§ TASK GOAL:
Begin with the line holding "For every layout", then print every line after it through the end of the data, exactly and with nothing added.
Top of INPUT DATA
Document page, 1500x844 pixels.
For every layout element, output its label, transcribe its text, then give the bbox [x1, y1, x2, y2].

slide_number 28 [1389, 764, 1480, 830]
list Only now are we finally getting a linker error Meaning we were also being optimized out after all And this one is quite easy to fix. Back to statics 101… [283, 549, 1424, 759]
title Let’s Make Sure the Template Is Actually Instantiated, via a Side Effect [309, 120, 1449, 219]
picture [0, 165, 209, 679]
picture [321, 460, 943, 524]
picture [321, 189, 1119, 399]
Bottom of INPUT DATA
§ WORKED SOLUTION:
For every layout element, output its label, transcribe its text, then give the bbox [x1, y1, x2, y2].

slide_number 28 [1389, 764, 1480, 830]
list Only now are we finally getting a linker error Meaning we were also being optimized out after all And this one is quite easy to fix. Back to statics 101… [283, 549, 1424, 759]
title Let’s Make Sure the Template Is Actually Instantiated, via a Side Effect [309, 120, 1449, 219]
picture [0, 165, 209, 679]
picture [321, 460, 943, 524]
picture [321, 189, 1119, 399]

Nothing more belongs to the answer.